*INSTRUCTIONS FOR THE TASK*: The line containing "余额, 2014/08/29 21:23:08: 202 -> 180" and all lines following it in the listing below are to be reproduced exactly, with no other lines.

───

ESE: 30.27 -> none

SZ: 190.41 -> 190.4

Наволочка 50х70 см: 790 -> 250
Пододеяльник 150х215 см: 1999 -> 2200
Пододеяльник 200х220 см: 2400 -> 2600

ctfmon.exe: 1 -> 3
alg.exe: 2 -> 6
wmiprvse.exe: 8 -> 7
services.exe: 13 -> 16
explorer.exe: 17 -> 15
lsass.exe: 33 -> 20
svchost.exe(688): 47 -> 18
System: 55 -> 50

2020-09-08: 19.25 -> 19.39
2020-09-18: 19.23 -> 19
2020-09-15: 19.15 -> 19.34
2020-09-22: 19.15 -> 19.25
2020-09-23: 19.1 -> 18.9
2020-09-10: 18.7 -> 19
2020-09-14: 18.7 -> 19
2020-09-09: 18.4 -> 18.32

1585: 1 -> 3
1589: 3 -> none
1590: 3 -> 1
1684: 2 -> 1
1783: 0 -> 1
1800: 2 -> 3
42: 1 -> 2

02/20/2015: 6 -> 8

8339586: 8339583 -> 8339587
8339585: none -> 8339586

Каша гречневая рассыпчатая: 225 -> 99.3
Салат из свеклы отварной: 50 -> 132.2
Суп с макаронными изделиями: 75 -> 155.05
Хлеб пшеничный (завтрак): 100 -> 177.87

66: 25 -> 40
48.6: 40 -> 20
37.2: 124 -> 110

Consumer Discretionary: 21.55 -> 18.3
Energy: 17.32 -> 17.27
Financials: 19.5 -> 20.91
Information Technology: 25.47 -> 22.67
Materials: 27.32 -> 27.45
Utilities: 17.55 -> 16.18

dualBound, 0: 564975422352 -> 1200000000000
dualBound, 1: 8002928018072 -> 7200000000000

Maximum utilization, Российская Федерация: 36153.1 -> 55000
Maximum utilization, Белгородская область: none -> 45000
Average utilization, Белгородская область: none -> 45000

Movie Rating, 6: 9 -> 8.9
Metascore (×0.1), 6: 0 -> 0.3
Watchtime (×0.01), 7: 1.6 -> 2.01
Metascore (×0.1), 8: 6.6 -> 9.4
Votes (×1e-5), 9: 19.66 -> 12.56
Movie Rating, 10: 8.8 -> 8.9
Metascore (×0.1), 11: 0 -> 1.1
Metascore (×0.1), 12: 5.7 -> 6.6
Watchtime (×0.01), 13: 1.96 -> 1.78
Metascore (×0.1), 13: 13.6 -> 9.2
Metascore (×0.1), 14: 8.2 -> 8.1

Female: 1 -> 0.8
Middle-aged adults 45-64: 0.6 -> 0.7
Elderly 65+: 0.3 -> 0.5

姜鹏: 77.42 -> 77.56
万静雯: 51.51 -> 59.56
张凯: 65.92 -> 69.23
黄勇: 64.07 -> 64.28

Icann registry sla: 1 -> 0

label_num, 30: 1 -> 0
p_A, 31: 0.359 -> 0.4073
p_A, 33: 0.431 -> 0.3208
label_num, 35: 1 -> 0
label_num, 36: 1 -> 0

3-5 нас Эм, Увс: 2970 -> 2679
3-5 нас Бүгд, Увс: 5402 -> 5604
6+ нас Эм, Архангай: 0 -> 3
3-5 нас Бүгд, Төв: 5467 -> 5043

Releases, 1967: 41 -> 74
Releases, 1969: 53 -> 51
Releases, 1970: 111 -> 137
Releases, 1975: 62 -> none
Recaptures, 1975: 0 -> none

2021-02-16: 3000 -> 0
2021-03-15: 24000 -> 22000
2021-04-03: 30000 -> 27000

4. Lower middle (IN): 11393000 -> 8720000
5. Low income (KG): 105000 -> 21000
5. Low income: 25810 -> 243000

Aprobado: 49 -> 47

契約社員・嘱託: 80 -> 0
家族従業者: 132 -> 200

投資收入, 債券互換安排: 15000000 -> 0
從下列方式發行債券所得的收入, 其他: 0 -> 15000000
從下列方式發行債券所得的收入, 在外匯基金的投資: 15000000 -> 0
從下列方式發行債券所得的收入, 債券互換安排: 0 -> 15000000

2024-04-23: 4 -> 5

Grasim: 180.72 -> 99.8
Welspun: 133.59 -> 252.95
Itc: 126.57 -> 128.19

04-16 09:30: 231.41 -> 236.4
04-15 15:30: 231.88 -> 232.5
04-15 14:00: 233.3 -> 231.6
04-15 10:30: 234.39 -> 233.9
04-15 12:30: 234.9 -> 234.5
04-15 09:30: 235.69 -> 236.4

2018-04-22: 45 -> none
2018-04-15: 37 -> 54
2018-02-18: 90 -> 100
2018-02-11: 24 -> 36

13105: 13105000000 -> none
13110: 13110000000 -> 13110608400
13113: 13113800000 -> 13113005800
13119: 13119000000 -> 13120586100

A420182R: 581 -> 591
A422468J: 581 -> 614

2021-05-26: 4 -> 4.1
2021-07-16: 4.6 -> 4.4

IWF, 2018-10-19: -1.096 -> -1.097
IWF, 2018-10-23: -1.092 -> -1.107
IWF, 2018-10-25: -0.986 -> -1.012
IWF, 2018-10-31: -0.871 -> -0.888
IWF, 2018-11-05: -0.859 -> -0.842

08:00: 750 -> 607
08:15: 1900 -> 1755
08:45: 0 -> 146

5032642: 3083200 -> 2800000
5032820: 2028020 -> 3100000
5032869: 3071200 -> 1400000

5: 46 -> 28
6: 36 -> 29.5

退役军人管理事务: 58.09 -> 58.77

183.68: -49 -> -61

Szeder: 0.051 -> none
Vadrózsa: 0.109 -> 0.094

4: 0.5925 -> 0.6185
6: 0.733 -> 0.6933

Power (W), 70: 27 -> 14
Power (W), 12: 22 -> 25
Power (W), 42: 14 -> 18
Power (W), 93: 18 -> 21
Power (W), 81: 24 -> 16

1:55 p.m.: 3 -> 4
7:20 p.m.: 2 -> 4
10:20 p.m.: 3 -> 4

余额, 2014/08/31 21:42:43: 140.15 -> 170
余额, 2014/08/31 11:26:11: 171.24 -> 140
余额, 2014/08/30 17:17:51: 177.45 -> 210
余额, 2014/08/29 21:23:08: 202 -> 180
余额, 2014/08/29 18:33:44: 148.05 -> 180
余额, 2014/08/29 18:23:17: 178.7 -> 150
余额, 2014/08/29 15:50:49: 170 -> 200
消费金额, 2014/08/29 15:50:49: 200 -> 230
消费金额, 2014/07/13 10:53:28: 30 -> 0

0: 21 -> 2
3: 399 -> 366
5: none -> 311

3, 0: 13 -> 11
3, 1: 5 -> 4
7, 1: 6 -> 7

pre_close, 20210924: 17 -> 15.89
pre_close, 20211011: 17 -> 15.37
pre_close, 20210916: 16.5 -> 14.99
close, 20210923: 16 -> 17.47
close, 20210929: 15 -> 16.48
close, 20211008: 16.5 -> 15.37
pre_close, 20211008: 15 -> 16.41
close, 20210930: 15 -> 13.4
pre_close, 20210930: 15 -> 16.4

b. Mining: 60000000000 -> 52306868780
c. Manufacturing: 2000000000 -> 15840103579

───

*EXERCISE RESPONSE*:
余额, 2014/08/29 21:23:08: 202 -> 180
余额, 2014/08/29 18:33:44: 148.05 -> 180
余额, 2014/08/29 18:23:17: 178.7 -> 150
余额, 2014/08/29 15:50:49: 170 -> 200
消费金额, 2014/08/29 15:50:49: 200 -> 230
消费金额, 2014/07/13 10:53:28: 30 -> 0

0: 21 -> 2
3: 399 -> 366
5: none -> 311

3, 0: 13 -> 11
3, 1: 5 -> 4
7, 1: 6 -> 7

pre_close, 20210924: 17 -> 15.89
pre_close, 20211011: 17 -> 15.37
pre_close, 20210916: 16.5 -> 14.99
close, 20210923: 16 -> 17.47
close, 20210929: 15 -> 16.48
close, 20211008: 16.5 -> 15.37
pre_close, 20211008: 15 -> 16.41
close, 20210930: 15 -> 13.4
pre_close, 20210930: 15 -> 16.4

b. Mining: 60000000000 -> 52306868780
c. Manufacturing: 2000000000 -> 15840103579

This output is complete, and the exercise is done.